What is happening in the body when food poisoning occurs? Are the symptoms defensive actions or purely symptomatic?
My girlfriend—her of the iron stomach—ate dinner with my parents and I the other night. First up: scallops, fried. Second: salmon steaks, fried, with various sundries. Cake and cheeseboard followed. Two glasses of wine.

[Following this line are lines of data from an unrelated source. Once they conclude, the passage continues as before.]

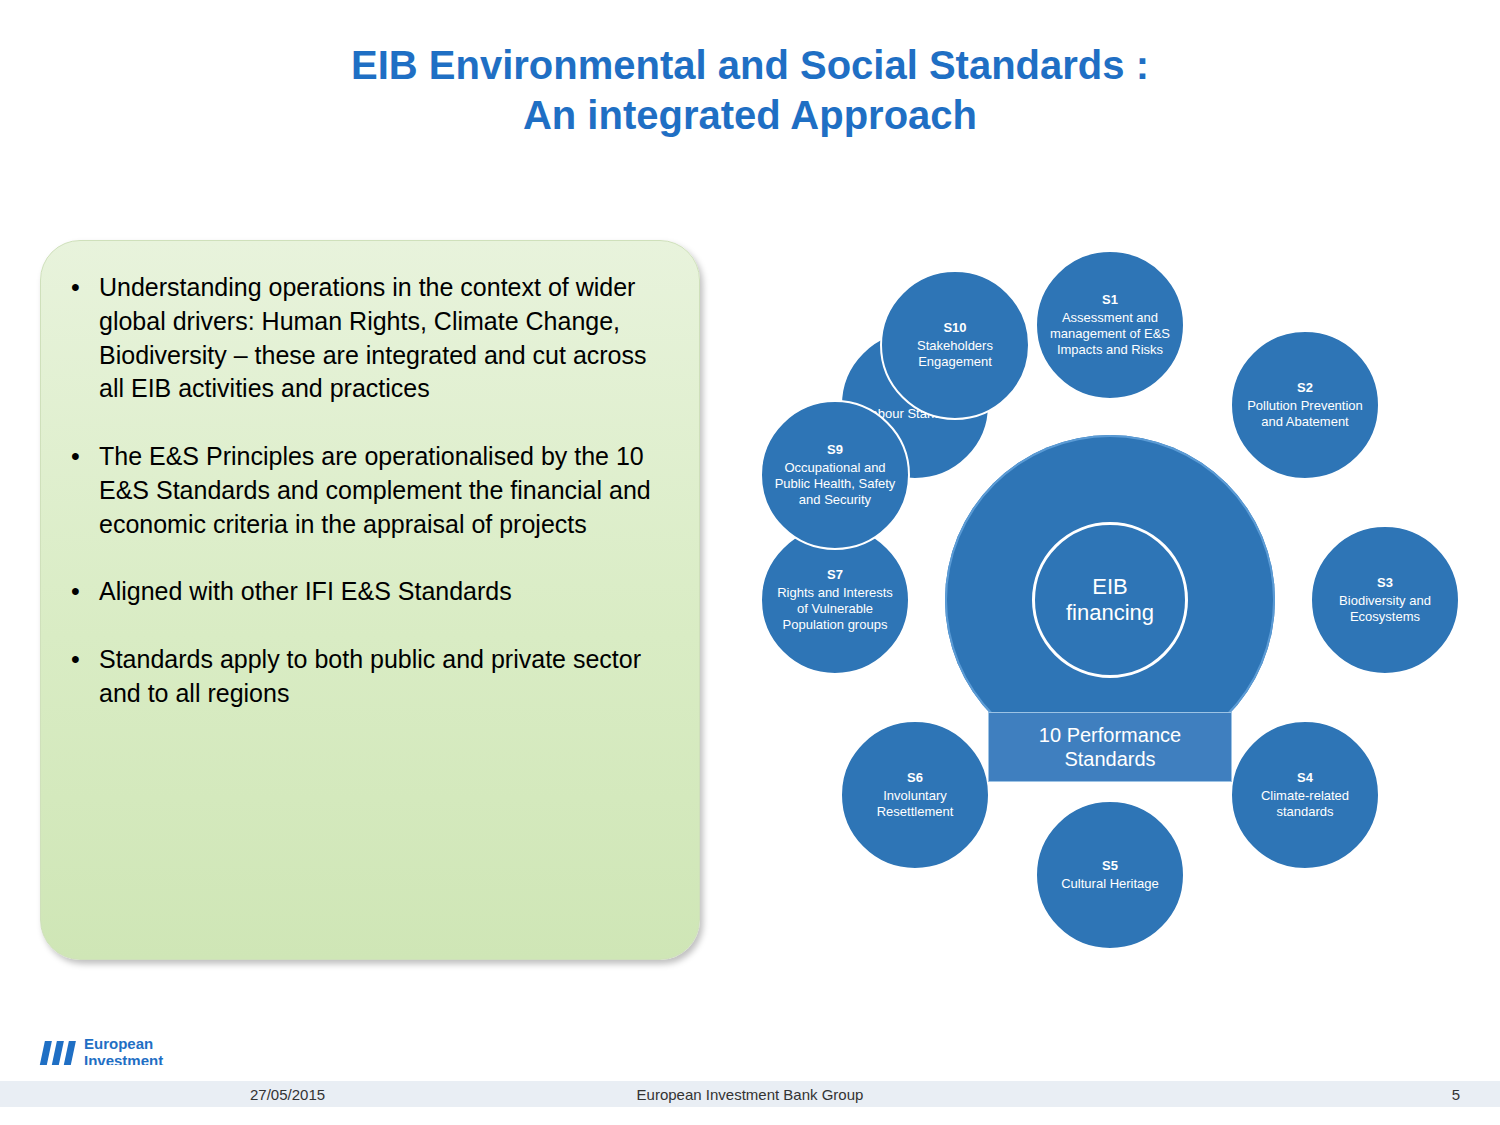EIB Environmental and Social Standards :
An integrated Approach
Understanding operations in the context of wider global drivers: Human Rights, Climate Change, Biodiversity – these are integrated and cut across all EIB activities and practices
The E&S Principles are operationalised by the 10 E&S Standards and complement the financial and economic criteria in the appraisal of projects
Aligned with other IFI E&S Standards
Standards apply to both public and private sector and to all regions
EIB
financing
10 Performance
Standards
S1 Assessment and management of E&S Impacts and Risks
S2 Pollution Prevention and Abatement
S3 Biodiversity and Ecosystems
S4 Climate-related standards
S5 Cultural Heritage
S6 Involuntary Resettlement
S7 Rights and Interests of Vulnerable Population groups
S8 Labour Standards
S9 Occupational and Public Health, Safety and Security
S10 Stakeholders Engagement
European
Investment
Bank
·····
The EU bank
27/05/2015
European Investment Bank Group
5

Two hours later, after a walk to the beach and back, she throws up everything. In the forty-five minutes preceding she feels very queasy. After vomiting she still feels a little bad, but generally much better. We go to sleep. The next day she's mildly tired but otherwise fine.
We put it down to a bad scallop, since everyone else was unaffected. It got us talking about food poisoning. What exactly is going on? Is the vomiting a symptom forced upon the body by bacteria or, as it very much appears, something the body enacts to eject the bad stuff? Similar with diarrhea. Do the symptoms depend on the type of bacteria ingested? Are these symptoms actually defences to prevent things going any further, or are they negative consequences? Does the delay between eating and feeling sick depends on bacteria multiplying? How does the body detect a problem, if these are defensive manoeuvres?
Why is seafood so susceptible to bacteria that can sicken us? Or are most shellfish poisonings, as hinted at by the wikipedia page, a toxin poisoning?
I've read the wikipedia page
, but it doesn't really explain how the symptoms come about or what is happening in the body. I realise there are a lot of questions above. I don't mind in-depth explanations or links. Thanks.